What is being asked
Please give the listing again in its entirety, exactly as written.

Listed entries
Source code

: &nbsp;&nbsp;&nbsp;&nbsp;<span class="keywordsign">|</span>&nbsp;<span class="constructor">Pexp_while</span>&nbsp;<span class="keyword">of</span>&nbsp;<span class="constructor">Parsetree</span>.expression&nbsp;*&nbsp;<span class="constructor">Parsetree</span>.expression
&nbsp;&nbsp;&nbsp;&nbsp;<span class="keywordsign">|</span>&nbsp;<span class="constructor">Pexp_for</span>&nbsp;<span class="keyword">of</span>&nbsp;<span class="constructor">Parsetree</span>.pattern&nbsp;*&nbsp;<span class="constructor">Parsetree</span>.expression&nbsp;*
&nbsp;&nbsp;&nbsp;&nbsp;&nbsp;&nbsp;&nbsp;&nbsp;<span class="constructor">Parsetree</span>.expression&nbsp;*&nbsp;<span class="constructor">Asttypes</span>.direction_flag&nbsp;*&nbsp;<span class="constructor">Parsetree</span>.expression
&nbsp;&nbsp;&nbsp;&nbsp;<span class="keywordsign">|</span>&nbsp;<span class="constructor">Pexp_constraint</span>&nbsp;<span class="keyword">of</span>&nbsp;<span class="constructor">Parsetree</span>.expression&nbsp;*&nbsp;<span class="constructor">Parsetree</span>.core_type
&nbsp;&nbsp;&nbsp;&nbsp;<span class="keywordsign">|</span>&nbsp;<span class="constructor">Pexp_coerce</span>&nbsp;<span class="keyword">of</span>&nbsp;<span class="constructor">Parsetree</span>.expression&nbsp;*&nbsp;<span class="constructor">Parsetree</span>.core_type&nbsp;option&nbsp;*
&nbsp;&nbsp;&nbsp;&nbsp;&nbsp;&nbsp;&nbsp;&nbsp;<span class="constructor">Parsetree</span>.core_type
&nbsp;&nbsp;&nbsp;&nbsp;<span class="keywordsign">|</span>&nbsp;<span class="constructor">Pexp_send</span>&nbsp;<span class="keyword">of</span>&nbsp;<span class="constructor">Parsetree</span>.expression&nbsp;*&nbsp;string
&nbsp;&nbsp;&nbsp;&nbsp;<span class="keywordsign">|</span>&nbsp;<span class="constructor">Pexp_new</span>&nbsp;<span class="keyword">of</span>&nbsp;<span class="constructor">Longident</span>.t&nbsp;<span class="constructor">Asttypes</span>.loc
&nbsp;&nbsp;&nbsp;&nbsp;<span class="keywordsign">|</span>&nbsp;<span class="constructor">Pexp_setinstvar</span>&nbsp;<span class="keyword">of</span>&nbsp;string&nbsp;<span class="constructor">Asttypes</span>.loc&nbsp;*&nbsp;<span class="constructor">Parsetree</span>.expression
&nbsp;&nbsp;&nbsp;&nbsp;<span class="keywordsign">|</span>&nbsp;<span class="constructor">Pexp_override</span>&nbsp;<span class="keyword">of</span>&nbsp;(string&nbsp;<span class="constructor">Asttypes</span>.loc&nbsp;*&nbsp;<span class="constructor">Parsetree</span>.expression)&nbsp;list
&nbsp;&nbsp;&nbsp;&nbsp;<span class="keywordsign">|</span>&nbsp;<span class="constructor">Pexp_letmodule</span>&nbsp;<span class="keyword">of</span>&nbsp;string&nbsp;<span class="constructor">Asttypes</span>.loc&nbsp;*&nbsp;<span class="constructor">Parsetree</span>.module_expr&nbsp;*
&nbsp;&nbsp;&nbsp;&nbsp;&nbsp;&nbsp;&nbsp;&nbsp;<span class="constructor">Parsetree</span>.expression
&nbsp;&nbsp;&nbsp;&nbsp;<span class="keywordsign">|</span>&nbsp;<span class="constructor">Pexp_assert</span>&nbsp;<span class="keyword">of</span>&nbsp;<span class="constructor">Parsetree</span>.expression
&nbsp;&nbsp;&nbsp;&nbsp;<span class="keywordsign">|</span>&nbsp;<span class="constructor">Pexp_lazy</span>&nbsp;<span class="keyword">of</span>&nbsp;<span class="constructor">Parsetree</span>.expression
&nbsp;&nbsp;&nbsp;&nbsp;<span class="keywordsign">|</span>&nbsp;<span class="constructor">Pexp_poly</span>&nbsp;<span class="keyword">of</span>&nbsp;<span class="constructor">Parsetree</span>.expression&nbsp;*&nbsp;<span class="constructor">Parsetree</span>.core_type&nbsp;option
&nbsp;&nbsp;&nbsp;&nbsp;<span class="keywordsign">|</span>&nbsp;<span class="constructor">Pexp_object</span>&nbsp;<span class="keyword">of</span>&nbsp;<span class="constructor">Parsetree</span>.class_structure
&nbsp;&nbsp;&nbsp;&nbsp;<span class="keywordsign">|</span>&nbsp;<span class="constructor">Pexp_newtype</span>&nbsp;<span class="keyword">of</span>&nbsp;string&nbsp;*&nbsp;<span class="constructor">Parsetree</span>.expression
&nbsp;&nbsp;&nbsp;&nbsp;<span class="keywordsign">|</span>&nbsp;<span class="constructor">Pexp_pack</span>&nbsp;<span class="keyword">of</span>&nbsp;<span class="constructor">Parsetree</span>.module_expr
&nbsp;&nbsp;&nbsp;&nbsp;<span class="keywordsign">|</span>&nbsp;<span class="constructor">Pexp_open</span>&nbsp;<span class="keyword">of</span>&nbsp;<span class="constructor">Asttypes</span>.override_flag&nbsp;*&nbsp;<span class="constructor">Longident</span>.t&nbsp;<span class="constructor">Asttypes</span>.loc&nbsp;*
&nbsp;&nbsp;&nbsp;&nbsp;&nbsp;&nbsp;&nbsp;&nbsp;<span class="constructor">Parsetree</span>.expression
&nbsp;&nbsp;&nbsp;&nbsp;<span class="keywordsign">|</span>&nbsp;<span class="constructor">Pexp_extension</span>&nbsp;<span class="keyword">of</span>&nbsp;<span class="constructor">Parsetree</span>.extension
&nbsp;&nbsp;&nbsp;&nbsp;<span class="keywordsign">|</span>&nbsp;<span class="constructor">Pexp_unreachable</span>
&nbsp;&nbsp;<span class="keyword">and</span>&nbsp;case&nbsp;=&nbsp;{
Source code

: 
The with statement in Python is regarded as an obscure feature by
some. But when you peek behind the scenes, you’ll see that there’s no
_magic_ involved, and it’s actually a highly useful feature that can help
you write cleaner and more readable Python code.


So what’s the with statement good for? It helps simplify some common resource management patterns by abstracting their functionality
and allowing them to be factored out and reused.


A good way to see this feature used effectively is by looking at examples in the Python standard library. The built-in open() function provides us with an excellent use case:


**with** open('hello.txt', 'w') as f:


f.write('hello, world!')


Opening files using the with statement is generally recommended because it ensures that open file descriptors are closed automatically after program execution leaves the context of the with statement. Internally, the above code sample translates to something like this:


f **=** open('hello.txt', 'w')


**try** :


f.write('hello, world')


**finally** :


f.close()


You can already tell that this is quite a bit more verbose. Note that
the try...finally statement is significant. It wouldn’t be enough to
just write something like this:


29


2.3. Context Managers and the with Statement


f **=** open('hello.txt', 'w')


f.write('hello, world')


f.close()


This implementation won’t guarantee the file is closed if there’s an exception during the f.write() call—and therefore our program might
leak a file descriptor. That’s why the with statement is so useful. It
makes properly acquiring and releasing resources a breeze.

Answer box
Source code

: &nbsp;&nbsp;&nbsp;&nbsp;<span class="keywordsign">|</span>&nbsp;<span class="constructor">Pexp_while</span>&nbsp;<span class="keyword">of</span>&nbsp;<span class="constructor">Parsetree</span>.expression&nbsp;*&nbsp;<span class="constructor">Parsetree</span>.expression
&nbsp;&nbsp;&nbsp;&nbsp;<span class="keywordsign">|</span>&nbsp;<span class="constructor">Pexp_for</span>&nbsp;<span class="keyword">of</span>&nbsp;<span class="constructor">Parsetree</span>.pattern&nbsp;*&nbsp;<span class="constructor">Parsetree</span>.expression&nbsp;*
&nbsp;&nbsp;&nbsp;&nbsp;&nbsp;&nbsp;&nbsp;&nbsp;<span class="constructor">Parsetree</span>.expression&nbsp;*&nbsp;<span class="constructor">Asttypes</span>.direction_flag&nbsp;*&nbsp;<span class="constructor">Parsetree</span>.expression
&nbsp;&nbsp;&nbsp;&nbsp;<span class="keywordsign">|</span>&nbsp;<span class="constructor">Pexp_constraint</span>&nbsp;<span class="keyword">of</span>&nbsp;<span class="constructor">Parsetree</span>.expression&nbsp;*&nbsp;<span class="constructor">Parsetree</span>.core_type
&nbsp;&nbsp;&nbsp;&nbsp;<span class="keywordsign">|</span>&nbsp;<span class="constructor">Pexp_coerce</span>&nbsp;<span class="keyword">of</span>&nbsp;<span class="constructor">Parsetree</span>.expression&nbsp;*&nbsp;<span class="constructor">Parsetree</span>.core_type&nbsp;option&nbsp;*
&nbsp;&nbsp;&nbsp;&nbsp;&nbsp;&nbsp;&nbsp;&nbsp;<span class="constructor">Parsetree</span>.core_type
&nbsp;&nbsp;&nbsp;&nbsp;<span class="keywordsign">|</span>&nbsp;<span class="constructor">Pexp_send</span>&nbsp;<span class="keyword">of</span>&nbsp;<span class="constructor">Parsetree</span>.expression&nbsp;*&nbsp;string
&nbsp;&nbsp;&nbsp;&nbsp;<span class="keywordsign">|</span>&nbsp;<span class="constructor">Pexp_new</span>&nbsp;<span class="keyword">of</span>&nbsp;<span class="constructor">Longident</span>.t&nbsp;<span class="constructor">Asttypes</span>.loc
&nbsp;&nbsp;&nbsp;&nbsp;<span class="keywordsign">|</span>&nbsp;<span class="constructor">Pexp_setinstvar</span>&nbsp;<span class="keyword">of</span>&nbsp;string&nbsp;<span class="constructor">Asttypes</span>.loc&nbsp;*&nbsp;<span class="constructor">Parsetree</span>.expression
&nbsp;&nbsp;&nbsp;&nbsp;<span class="keywordsign">|</span>&nbsp;<span class="constructor">Pexp_override</span>&nbsp;<span class="keyword">of</span>&nbsp;(string&nbsp;<span class="constructor">Asttypes</span>.loc&nbsp;*&nbsp;<span class="constructor">Parsetree</span>.expression)&nbsp;list
&nbsp;&nbsp;&nbsp;&nbsp;<span class="keywordsign">|</span>&nbsp;<span class="constructor">Pexp_letmodule</span>&nbsp;<span class="keyword">of</span>&nbsp;string&nbsp;<span class="constructor">Asttypes</span>.loc&nbsp;*&nbsp;<span class="constructor">Parsetree</span>.module_expr&nbsp;*
&nbsp;&nbsp;&nbsp;&nbsp;&nbsp;&nbsp;&nbsp;&nbsp;<span class="constructor">Parsetree</span>.expression
&nbsp;&nbsp;&nbsp;&nbsp;<span class="keywordsign">|</span>&nbsp;<span class="constructor">Pexp_assert</span>&nbsp;<span class="keyword">of</span>&nbsp;<span class="constructor">Parsetree</span>.expression
&nbsp;&nbsp;&nbsp;&nbsp;<span class="keywordsign">|</span>&nbsp;<span class="constructor">Pexp_lazy</span>&nbsp;<span class="keyword">of</span>&nbsp;<span class="constructor">Parsetree</span>.expression
&nbsp;&nbsp;&nbsp;&nbsp;<span class="keywordsign">|</span>&nbsp;<span class="constructor">Pexp_poly</span>&nbsp;<span class="keyword">of</span>&nbsp;<span class="constructor">Parsetree</span>.expression&nbsp;*&nbsp;<span class="constructor">Parsetree</span>.core_type&nbsp;option
&nbsp;&nbsp;&nbsp;&nbsp;<span class="keywordsign">|</span>&nbsp;<span class="constructor">Pexp_object</span>&nbsp;<span class="keyword">of</span>&nbsp;<span class="constructor">Parsetree</span>.class_structure
&nbsp;&nbsp;&nbsp;&nbsp;<span class="keywordsign">|</span>&nbsp;<span class="constructor">Pexp_newtype</span>&nbsp;<span class="keyword">of</span>&nbsp;string&nbsp;*&nbsp;<span class="constructor">Parsetree</span>.expression
&nbsp;&nbsp;&nbsp;&nbsp;<span class="keywordsign">|</span>&nbsp;<span class="constructor">Pexp_pack</span>&nbsp;<span class="keyword">of</span>&nbsp;<span class="constructor">Parsetree</span>.module_expr
&nbsp;&nbsp;&nbsp;&nbsp;<span class="keywordsign">|</span>&nbsp;<span class="constructor">Pexp_open</span>&nbsp;<span class="keyword">of</span>&nbsp;<span class="constructor">Asttypes</span>.override_flag&nbsp;*&nbsp;<span class="constructor">Longident</span>.t&nbsp;<span class="constructor">Asttypes</span>.loc&nbsp;*
&nbsp;&nbsp;&nbsp;&nbsp;&nbsp;&nbsp;&nbsp;&nbsp;<span class="constructor">Parsetree</span>.expression
&nbsp;&nbsp;&nbsp;&nbsp;<span class="keywordsign">|</span>&nbsp;<span class="constructor">Pexp_extension</span>&nbsp;<span class="keyword">of</span>&nbsp;<span class="constructor">Parsetree</span>.extension
&nbsp;&nbsp;&nbsp;&nbsp;<span class="keywordsign">|</span>&nbsp;<span class="constructor">Pexp_unreachable</span>
&nbsp;&nbsp;<span class="keyword">and</span>&nbsp;case&nbsp;=&nbsp;{
Source code

: 
The with statement in Python is regarded as an obscure feature by
some. But when you peek behind the scenes, you’ll see that there’s no
_magic_ involved, and it’s actually a highly useful feature that can help
you write cleaner and more readable Python code.


So what’s the with statement good for? It helps simplify some common resource management patterns by abstracting their functionality
and allowing them to be factored out and reused.


A good way to see this feature used effectively is by looking at examples in the Python standard library. The built-in open() function provides us with an excellent use case:


**with** open('hello.txt', 'w') as f:


f.write('hello, world!')


Opening files using the with statement is generally recommended because it ensures that open file descriptors are closed automatically after program execution leaves the context of the with statement. Internally, the above code sample translates to something like this:


f **=** open('hello.txt', 'w')


**try** :


f.write('hello, world')


**finally** :


f.close()


You can already tell that this is quite a bit more verbose. Note that
the try...finally statement is significant. It wouldn’t be enough to
just write something like this:


29


2.3. Context Managers and the with Statement


f **=** open('hello.txt', 'w')


f.write('hello, world')


f.close()


This implementation won’t guarantee the file is closed if there’s an exception during the f.write() call—and therefore our program might
leak a file descriptor. That’s why the with statement is so useful. It
makes properly acquiring and releasing resources a breeze.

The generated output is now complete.